Aristoteles (M.Ö. 384 – 322)

  • Platon’un idealar ve fenomenler ayrımına karşı çıkar.

  • Aristoteles’e göre gerçek varlık, genel nitelikler(tümeller) o varlığın kendisindedir, içindedir.

  • Aristoteles’e göre tek tek var olanlardan düşüncelere ( tümele) varılır.

  • Aristoteles’e göre, düşüncenin doğru olması var olana uygun olması demektir.



Farabi (870 – 950)

  • İslam felsefesinin kurucusu sayılır.

  • Aristoteles’in görüşlerini benimsemiştir ve bilgi konusunda onun gibi rasyonalisttir. İslam felsefesini akılla temellendirmiştir.

  • Farabi’ye göre en yüce erdem bilgidir.

  • Farabi’ye göre iki tür bilgi vardır. Biri duyusal diğeri ise akli(ussal)dir. Akli bilgi sayesinde iyi ile kötüyü doğru ile yanlışı birbirinden ayırırız. Duyusal bilgi ile dış dünyayı algılarız.



Descartes (1596 – 1650)

  • Ona göre kuşku duyulmayacak bilgilere duyularla ulaşılamaz.

  • Descartes, doğru apaçık kesin bilgilere ulaşmak için şüpheyi bir yöntem-araç olarak kullanır.

  • Kuşku duymak bir düşünme biçimi olduğuna göre “Düşünüyorum, o halde varım.” Böylece kendi varlığını kanıtlar. Sonra Tanrı’nın varlığını kanıtlamaya girişir.



Hegel (1770 – 1831)

  • Hegel’e göre insan; duyuları hiç kullanmaksızın yalnızca akıl yoluyla gerçek ve kesin bir bilgiye ulaşabilir.

  • Hegel diyalektik süreçler adını verdiği yasalar ortaya koymuştur. Bu yasalara göre varlığın kendini tez-antitez-sentez şeklinde açtığını savunur. (Varlık-yokluk-oluş).



2. Emprizm (Deneycilik)

  • Bunlara göre doğru bilginin kaynağı ve ölçütü deneydir.

  • Yöntem olarak tümevarımı öngörürler.

  • İdeal bilim deney olanağının en çok olduğu fiziktir.

  • Doğuştan bilgilerin olmadığını, bilginin sonradan kazanıldığını savunurlar.

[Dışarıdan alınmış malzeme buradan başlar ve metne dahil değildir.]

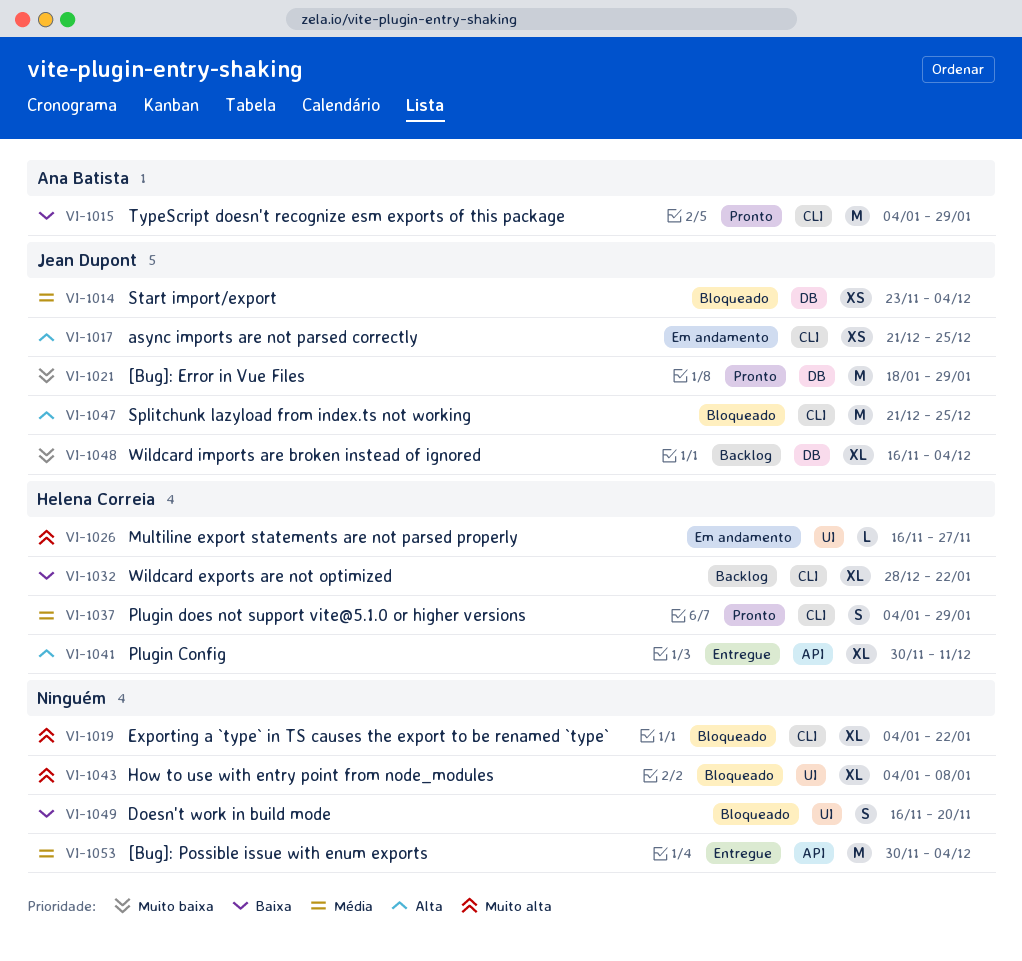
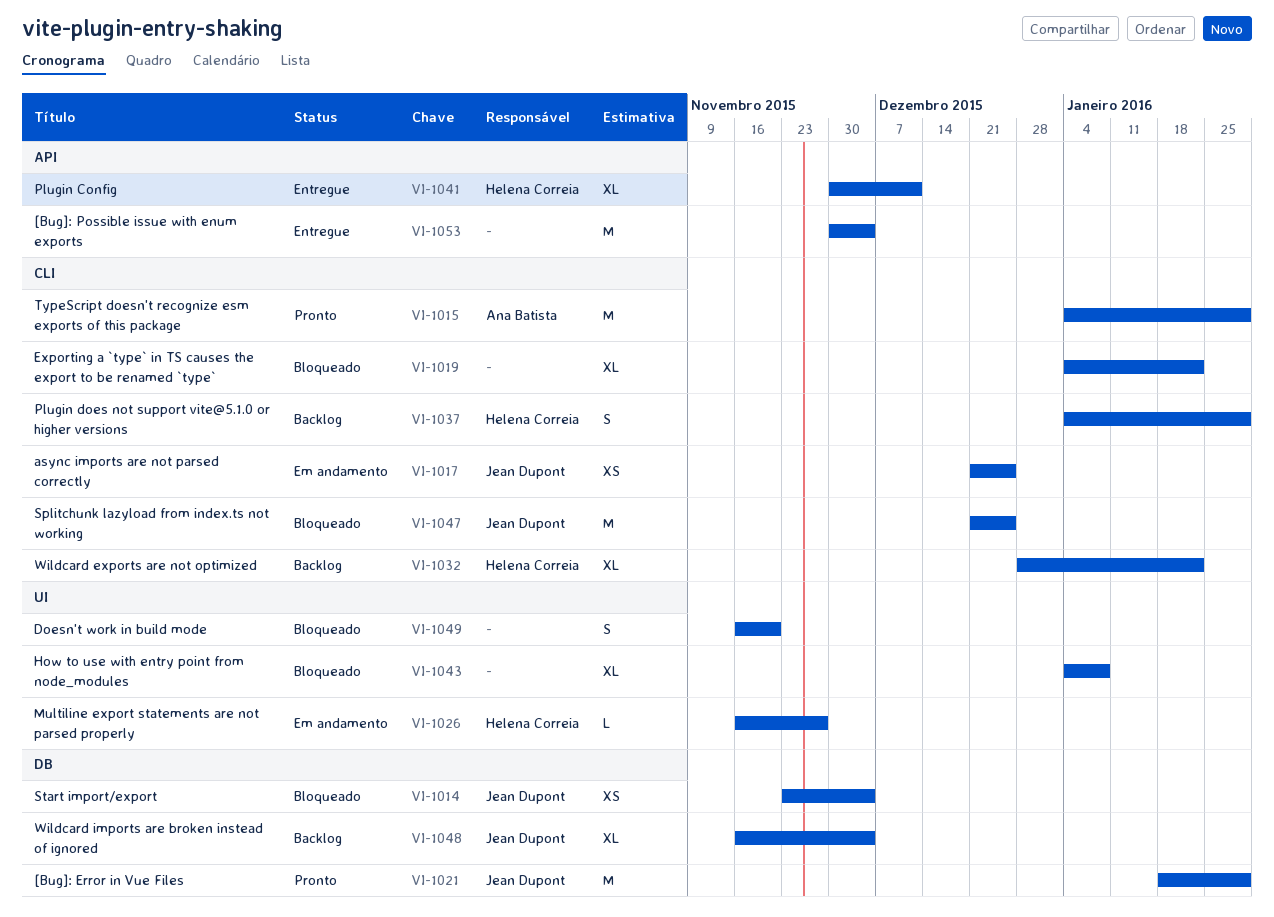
VI-1037, status: Pronto -> Backlog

  • Temsilcileri: J. Locke, D. Hume, Berkeley, Condillac.



J. Locke (1632–1704)

  • Ampirizmin kurucudur.

  • İnsan zihni boş bir levha gibidir(tabula rasa) gözlem ve deneylerle bu levha dolar.

  • J. Locke’ye göre üç tür bilgi vardır.

  • Sezgisel bilgi: şüphe edilmeyen kesin bilgidir.

  • ispata dayanan bilgi: sezgiden hareket edilerek ve gözleme dayanılarak ulaşılan bilgidir.

  • duyusal bilgidir.



D. Hume(1711–1776)

  • Bilgilerimizin deneyimlere dayandığını, doğuştan bilerimizin olmadığını söyler.

  • Ona göre nedensellik bir alışkanlıktır. Çünkü her zaman iki olgu arasında bir nedensellik bağı olduğuna inanırız. Ve bu gerçekleri görme ihtimalimizi engeller.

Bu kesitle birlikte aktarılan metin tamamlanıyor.